## MATERIALS PROVIDED
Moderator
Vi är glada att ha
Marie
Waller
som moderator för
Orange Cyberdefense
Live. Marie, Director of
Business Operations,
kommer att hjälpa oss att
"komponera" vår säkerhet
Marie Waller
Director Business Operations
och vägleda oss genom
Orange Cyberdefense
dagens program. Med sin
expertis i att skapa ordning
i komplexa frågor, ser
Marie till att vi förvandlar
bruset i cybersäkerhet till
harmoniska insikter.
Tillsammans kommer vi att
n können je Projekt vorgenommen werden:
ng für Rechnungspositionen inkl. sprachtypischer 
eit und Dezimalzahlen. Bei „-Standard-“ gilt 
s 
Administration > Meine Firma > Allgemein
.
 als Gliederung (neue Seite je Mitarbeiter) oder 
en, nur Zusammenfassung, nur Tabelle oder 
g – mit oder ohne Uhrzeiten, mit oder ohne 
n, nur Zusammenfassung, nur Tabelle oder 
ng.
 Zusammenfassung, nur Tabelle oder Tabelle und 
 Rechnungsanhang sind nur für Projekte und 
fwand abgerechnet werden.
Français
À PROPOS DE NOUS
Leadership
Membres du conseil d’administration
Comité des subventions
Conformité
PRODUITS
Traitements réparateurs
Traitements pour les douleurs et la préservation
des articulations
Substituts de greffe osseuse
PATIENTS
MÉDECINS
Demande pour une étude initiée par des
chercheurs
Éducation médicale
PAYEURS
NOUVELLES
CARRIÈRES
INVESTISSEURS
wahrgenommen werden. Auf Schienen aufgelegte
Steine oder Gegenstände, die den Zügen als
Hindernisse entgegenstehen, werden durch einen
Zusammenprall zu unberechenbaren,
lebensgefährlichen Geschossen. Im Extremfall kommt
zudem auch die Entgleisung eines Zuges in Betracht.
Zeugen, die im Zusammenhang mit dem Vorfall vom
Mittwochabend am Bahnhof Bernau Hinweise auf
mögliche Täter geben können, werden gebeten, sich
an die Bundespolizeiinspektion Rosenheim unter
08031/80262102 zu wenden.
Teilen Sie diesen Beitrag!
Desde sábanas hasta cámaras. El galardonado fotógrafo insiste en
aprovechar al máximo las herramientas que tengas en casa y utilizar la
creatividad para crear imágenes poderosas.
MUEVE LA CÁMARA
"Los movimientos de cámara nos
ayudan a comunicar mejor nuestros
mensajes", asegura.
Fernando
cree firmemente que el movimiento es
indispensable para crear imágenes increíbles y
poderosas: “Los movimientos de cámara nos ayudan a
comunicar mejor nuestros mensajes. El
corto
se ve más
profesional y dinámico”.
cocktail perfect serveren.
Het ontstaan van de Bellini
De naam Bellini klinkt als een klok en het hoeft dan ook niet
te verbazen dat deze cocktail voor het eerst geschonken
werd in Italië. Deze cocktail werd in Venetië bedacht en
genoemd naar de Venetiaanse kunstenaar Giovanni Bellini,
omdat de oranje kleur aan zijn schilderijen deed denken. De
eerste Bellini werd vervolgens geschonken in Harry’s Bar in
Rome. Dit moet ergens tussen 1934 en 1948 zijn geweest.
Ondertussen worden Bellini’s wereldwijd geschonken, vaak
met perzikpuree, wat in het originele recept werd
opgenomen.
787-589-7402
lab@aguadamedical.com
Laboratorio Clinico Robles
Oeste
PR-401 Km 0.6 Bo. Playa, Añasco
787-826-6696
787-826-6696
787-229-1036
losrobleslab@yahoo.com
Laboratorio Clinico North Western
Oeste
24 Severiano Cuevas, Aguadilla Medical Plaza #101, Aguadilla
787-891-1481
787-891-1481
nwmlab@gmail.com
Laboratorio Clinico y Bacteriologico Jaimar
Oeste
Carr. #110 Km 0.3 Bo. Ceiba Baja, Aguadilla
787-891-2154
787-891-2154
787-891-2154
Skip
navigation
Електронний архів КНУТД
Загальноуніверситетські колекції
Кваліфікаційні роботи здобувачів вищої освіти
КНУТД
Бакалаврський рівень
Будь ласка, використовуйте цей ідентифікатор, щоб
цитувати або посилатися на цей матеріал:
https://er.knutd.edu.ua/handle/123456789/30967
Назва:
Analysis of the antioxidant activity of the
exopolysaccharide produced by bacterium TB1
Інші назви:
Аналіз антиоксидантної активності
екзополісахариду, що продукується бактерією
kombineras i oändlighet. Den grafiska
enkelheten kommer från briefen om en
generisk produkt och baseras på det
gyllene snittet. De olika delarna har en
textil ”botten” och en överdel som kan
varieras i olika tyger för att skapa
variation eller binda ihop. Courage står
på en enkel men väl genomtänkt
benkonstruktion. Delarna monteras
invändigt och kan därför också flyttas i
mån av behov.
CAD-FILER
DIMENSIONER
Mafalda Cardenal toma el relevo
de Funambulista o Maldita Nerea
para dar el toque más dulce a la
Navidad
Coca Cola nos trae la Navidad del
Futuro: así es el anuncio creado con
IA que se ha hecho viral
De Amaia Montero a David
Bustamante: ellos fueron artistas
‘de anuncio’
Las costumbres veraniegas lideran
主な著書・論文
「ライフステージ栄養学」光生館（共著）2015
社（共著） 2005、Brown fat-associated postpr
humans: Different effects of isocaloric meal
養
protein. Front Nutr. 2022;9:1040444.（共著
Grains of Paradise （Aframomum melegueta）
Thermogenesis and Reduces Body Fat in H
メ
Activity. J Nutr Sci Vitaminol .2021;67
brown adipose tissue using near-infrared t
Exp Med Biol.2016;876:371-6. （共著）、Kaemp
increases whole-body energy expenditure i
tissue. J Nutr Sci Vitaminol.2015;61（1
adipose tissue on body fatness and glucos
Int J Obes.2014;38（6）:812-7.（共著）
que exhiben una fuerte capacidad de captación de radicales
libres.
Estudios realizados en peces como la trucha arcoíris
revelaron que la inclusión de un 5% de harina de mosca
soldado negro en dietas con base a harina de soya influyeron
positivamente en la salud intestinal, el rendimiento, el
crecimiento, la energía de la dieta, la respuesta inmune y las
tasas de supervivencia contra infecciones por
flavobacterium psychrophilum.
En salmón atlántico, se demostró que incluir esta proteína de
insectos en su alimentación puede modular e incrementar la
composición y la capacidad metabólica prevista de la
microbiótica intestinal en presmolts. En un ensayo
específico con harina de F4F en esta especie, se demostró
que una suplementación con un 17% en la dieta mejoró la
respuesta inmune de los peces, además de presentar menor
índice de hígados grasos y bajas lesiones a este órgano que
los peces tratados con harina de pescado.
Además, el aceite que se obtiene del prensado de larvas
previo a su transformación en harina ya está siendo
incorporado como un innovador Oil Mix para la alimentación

## YOUR GOAL
Starting at the first line of the data above, please restate word for word every line up to and including the one that holds "Traitements réparateurs", and add nothing else.

## SOLUTION TO THE PROBLEM
Moderator
Vi är glada att ha
Marie
Waller
som moderator för
Orange Cyberdefense
Live. Marie, Director of
Business Operations,
kommer att hjälpa oss att
"komponera" vår säkerhet
Marie Waller
Director Business Operations
och vägleda oss genom
Orange Cyberdefense
dagens program. Med sin
expertis i att skapa ordning
i komplexa frågor, ser
Marie till att vi förvandlar
bruset i cybersäkerhet till
harmoniska insikter.
Tillsammans kommer vi att
n können je Projekt vorgenommen werden:
ng für Rechnungspositionen inkl. sprachtypischer 
eit und Dezimalzahlen. Bei „-Standard-“ gilt 
s 
Administration > Meine Firma > Allgemein
.
 als Gliederung (neue Seite je Mitarbeiter) oder 
en, nur Zusammenfassung, nur Tabelle oder 
g – mit oder ohne Uhrzeiten, mit oder ohne 
n, nur Zusammenfassung, nur Tabelle oder 
ng.
 Zusammenfassung, nur Tabelle oder Tabelle und 
 Rechnungsanhang sind nur für Projekte und 
fwand abgerechnet werden.
Français
À PROPOS DE NOUS
Leadership
Membres du conseil d’administration
Comité des subventions
Conformité
PRODUITS
Traitements réparateurs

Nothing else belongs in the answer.